Sachant que la violence au sein du couple a de graves conséquences, notamment sur la santé des victimes et sur celles de leurs enfants, qu’elle se répète de génération en génération, que les violences psychologiques et verbales précèdent pratiquement toujours les violences physiques et sexuelles, voire les féminicides, qu’en outre la violence au sein du couple engendre des coûts importants pour la société dans son ensemble, le Canton de Fribourg doit assumer ses obligations et appliquer la Convention d’Istanbul, en mettant en œuvre des prestations pour toutes les victimes de la Convention d’Istanbul, et pas uniquement les victimes LAVI. En effet, avec la signature et la ratification de la Convention d’Istanbul, un soutien aux femmes subissant tout type de violences doit être garanti.
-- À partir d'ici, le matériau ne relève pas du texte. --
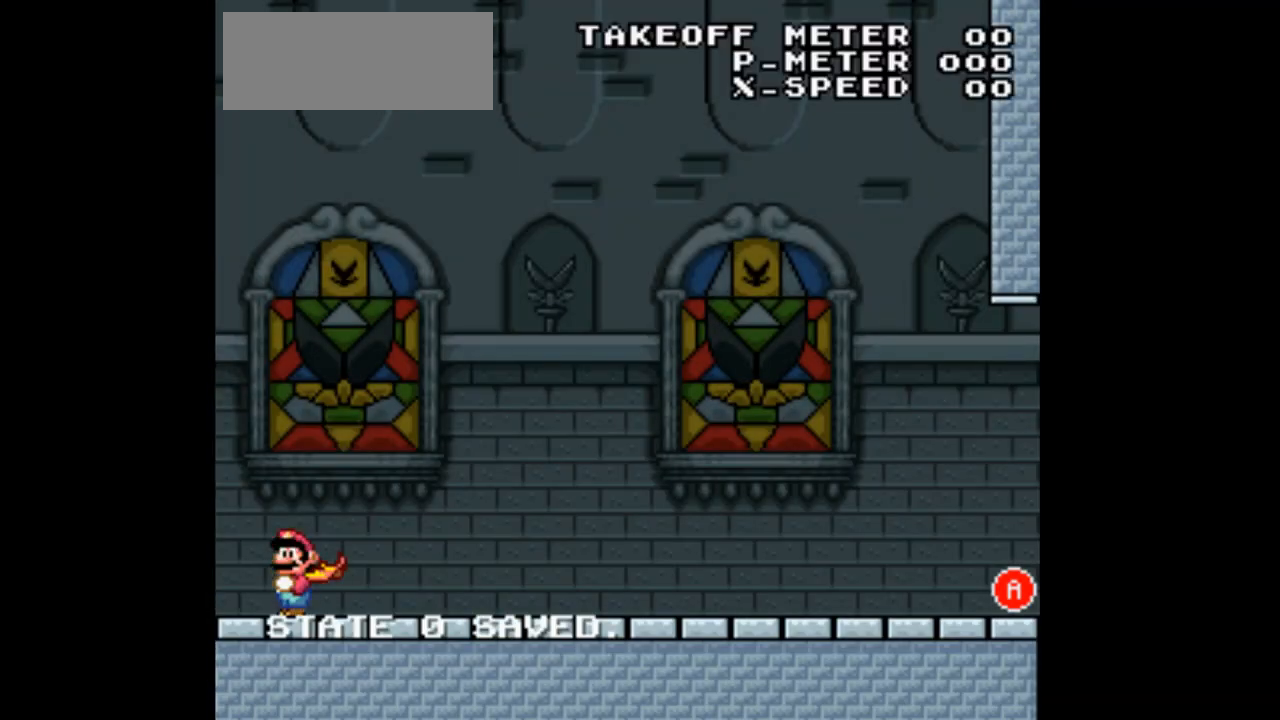
{"buttons": ["X", "DPAD_RIGHT"], "events": [[233, "DPAD_RIGHT", "down"], [233, "X", "down"]]}
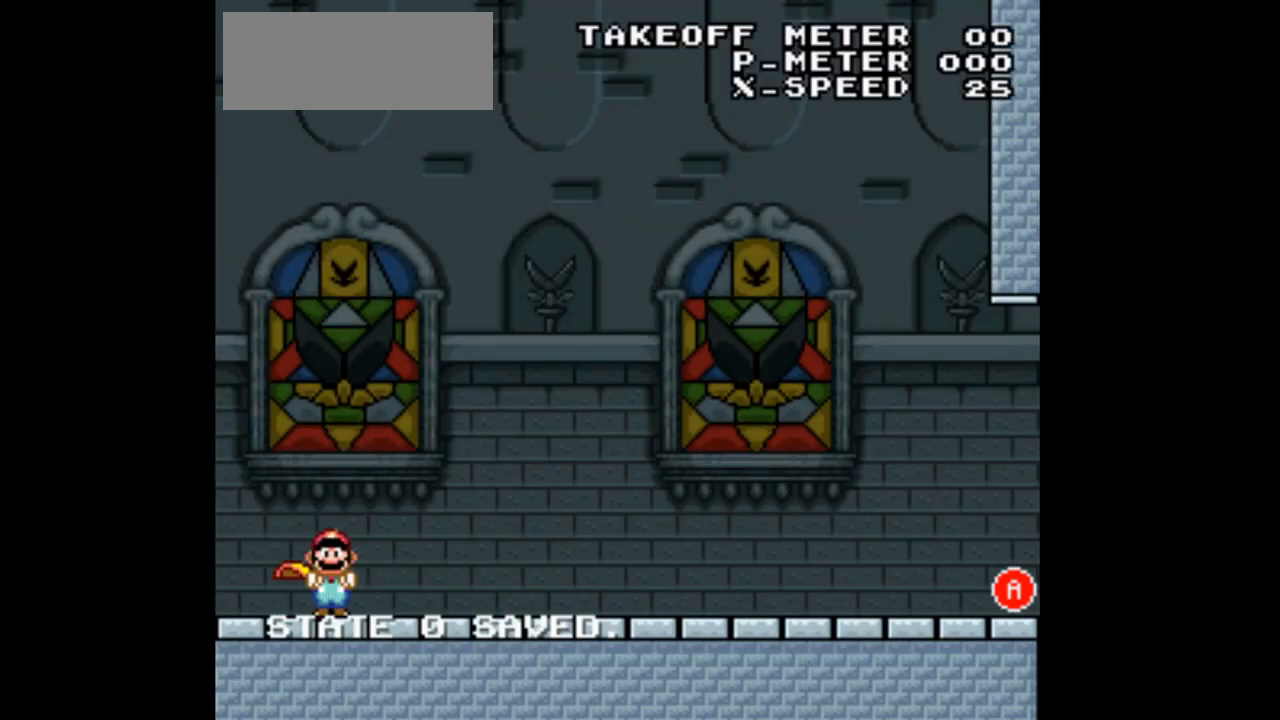
{"buttons": ["X", "DPAD_RIGHT"], "events": []}
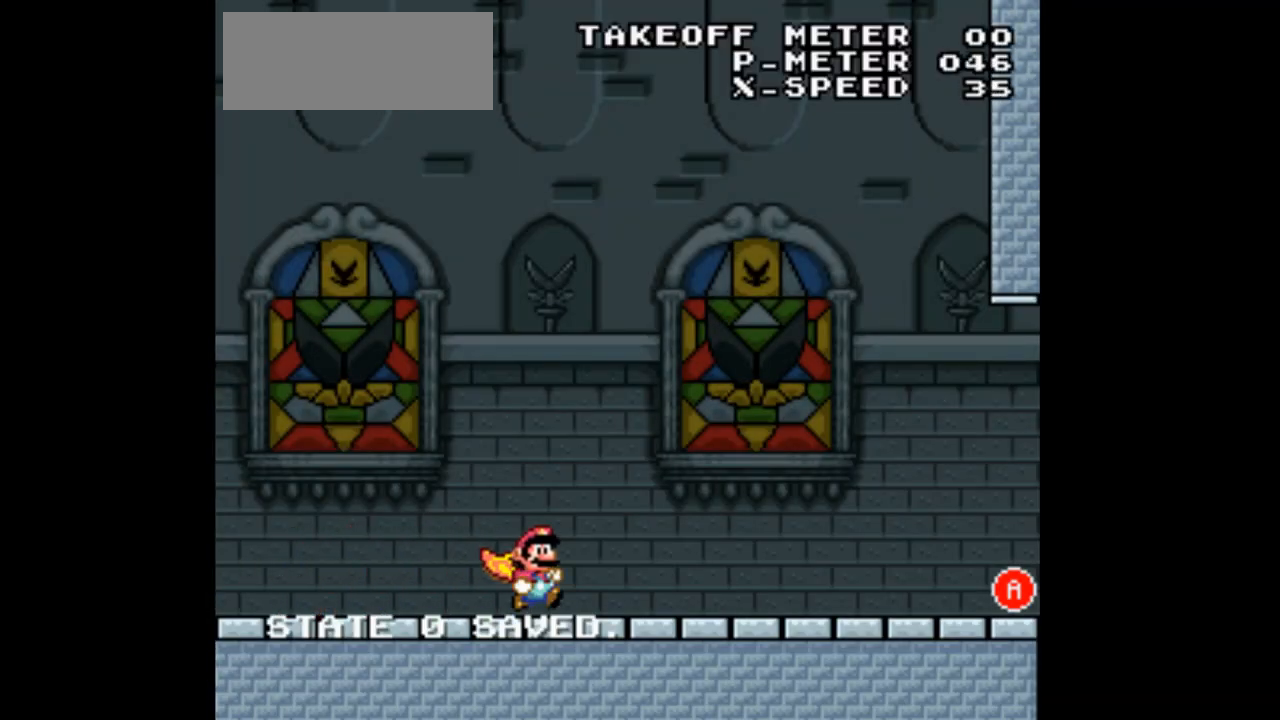
{"buttons": ["X", "DPAD_RIGHT"], "events": []}
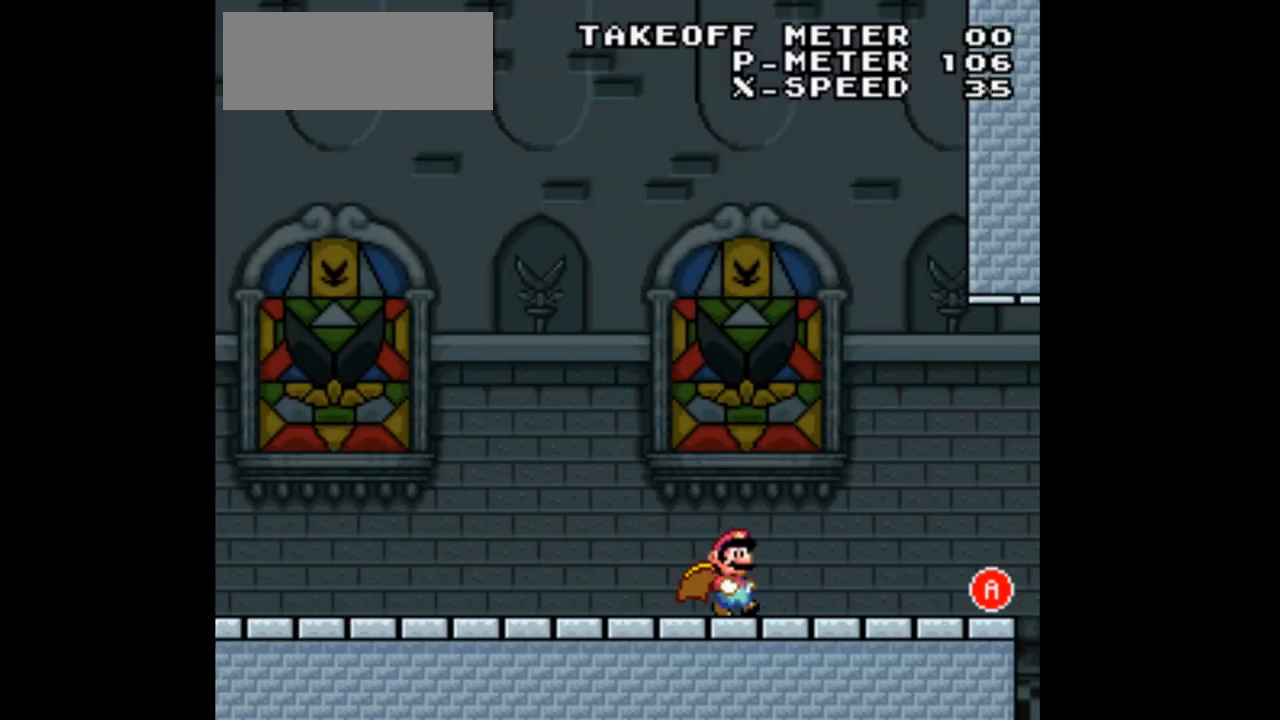
{"buttons": ["X", "DPAD_LEFT"], "events": [[200, "DPAD_RIGHT", "up"], [467, "DPAD_LEFT", "down"]]}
Les obligations cantonales et la nécessité d’avoir une base légale pour la mise en œuvre des prestations pour toutes les victimes selon la Convention d’Istanbul nous poussent à demander au Conseil d’Etat de créer une base légale visant à combattre les violences conjugales. Celle-ci devra permettre de financer les mesures adéquates de soutien à toutes les victimes de violences conjugales, pas uniquement aux victimes LAVI.
Il convient également de mentionner ici que la grande majorité des cantons romands ont une loi sur la violence au sein du couple, qui permet de mettre des moyens à disposition pour la lutte contre les violences conjugales, ainsi que pour le soutien direct aux victimes qui ne tomberaient pas sous la définition de la LAVI. Pour ne citer que quelques exemples, le Canton de Vaud a mis en place une loi d’organisation de la prévention et de la lutte contre la violence domestique (LOVD) et le Canton du Valais a mis en place une loi sur les violences domestiques (LVD).